# TASK DETAILS:
Output each record exactly, with nothing omitted.

Dataset entries:
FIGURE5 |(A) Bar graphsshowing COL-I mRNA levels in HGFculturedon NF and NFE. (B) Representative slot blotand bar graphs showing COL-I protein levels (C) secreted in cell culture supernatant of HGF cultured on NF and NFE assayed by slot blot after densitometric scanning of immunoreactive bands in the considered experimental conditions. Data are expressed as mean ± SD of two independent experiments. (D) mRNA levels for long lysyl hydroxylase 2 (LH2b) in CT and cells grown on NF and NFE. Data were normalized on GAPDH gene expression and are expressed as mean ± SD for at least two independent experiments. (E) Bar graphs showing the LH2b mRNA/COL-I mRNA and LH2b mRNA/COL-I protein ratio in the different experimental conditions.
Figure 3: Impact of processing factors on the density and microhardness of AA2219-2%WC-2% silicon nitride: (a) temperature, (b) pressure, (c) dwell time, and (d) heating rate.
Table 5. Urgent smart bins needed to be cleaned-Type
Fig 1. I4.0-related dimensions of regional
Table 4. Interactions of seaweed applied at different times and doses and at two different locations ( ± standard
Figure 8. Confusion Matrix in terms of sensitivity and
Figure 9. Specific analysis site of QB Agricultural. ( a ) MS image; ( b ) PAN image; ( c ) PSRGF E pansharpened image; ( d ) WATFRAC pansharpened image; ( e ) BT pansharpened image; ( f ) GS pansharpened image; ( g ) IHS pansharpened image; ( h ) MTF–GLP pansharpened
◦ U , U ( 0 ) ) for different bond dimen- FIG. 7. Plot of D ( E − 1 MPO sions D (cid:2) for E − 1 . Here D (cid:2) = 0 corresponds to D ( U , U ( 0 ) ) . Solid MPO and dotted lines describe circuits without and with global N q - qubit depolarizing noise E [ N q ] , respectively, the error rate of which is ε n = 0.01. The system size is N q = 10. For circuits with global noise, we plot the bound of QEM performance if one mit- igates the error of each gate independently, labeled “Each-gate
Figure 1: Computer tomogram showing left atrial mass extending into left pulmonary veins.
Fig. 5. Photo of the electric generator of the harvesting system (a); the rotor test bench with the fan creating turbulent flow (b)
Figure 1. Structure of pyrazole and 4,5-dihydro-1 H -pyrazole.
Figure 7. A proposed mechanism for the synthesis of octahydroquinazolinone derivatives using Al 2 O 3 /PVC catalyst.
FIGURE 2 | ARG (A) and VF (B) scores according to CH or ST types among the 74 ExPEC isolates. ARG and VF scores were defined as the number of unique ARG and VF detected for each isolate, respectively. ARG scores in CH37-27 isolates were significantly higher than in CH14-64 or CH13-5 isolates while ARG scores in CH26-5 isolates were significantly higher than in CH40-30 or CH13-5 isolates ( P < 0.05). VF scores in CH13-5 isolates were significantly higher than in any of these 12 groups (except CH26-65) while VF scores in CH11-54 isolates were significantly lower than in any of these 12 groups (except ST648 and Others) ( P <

# ANSWER TO THIS EXERCISE:
FIGURE5 |(A) Bar graphsshowing COL-I mRNA levels in HGFculturedon NF and NFE. (B) Representative slot blotand bar graphs showing COL-I protein levels (C) secreted in cell culture supernatant of HGF cultured on NF and NFE assayed by slot blot after densitometric scanning of immunoreactive bands in the considered experimental conditions. Data are expressed as mean ± SD of two independent experiments. (D) mRNA levels for long lysyl hydroxylase 2 (LH2b) in CT and cells grown on NF and NFE. Data were normalized on GAPDH gene expression and are expressed as mean ± SD for at least two independent experiments. (E) Bar graphs showing the LH2b mRNA/COL-I mRNA and LH2b mRNA/COL-I protein ratio in the different experimental conditions.
Figure 3: Impact of processing factors on the density and microhardness of AA2219-2%WC-2% silicon nitride: (a) temperature, (b) pressure, (c) dwell time, and (d) heating rate.
Table 5. Urgent smart bins needed to be cleaned-Type
Fig 1. I4.0-related dimensions of regional
Table 4. Interactions of seaweed applied at different times and doses and at two different locations ( ± standard
Figure 8. Confusion Matrix in terms of sensitivity and
Figure 9. Specific analysis site of QB Agricultural. ( a ) MS image; ( b ) PAN image; ( c ) PSRGF E pansharpened image; ( d ) WATFRAC pansharpened image; ( e ) BT pansharpened image; ( f ) GS pansharpened image; ( g ) IHS pansharpened image; ( h ) MTF–GLP pansharpened
◦ U , U ( 0 ) ) for different bond dimen- FIG. 7. Plot of D ( E − 1 MPO sions D (cid:2) for E − 1 . Here D (cid:2) = 0 corresponds to D ( U , U ( 0 ) ) . Solid MPO and dotted lines describe circuits without and with global N q - qubit depolarizing noise E [ N q ] , respectively, the error rate of which is ε n = 0.01. The system size is N q = 10. For circuits with global noise, we plot the bound of QEM performance if one mit- igates the error of each gate independently, labeled “Each-gate
Figure 1: Computer tomogram showing left atrial mass extending into left pulmonary veins.
Fig. 5. Photo of the electric generator of the harvesting system (a); the rotor test bench with the fan creating turbulent flow (b)
Figure 1. Structure of pyrazole and 4,5-dihydro-1 H -pyrazole.
Figure 7. A proposed mechanism for the synthesis of octahydroquinazolinone derivatives using Al 2 O 3 /PVC catalyst.
FIGURE 2 | ARG (A) and VF (B) scores according to CH or ST types among the 74 ExPEC isolates. ARG and VF scores were defined as the number of unique ARG and VF detected for each isolate, respectively. ARG scores in CH37-27 isolates were significantly higher than in CH14-64 or CH13-5 isolates while ARG scores in CH26-5 isolates were significantly higher than in CH40-30 or CH13-5 isolates ( P < 0.05). VF scores in CH13-5 isolates were significantly higher than in any of these 12 groups (except CH26-65) while VF scores in CH11-54 isolates were significantly lower than in any of these 12 groups (except ST648 and Others) ( P <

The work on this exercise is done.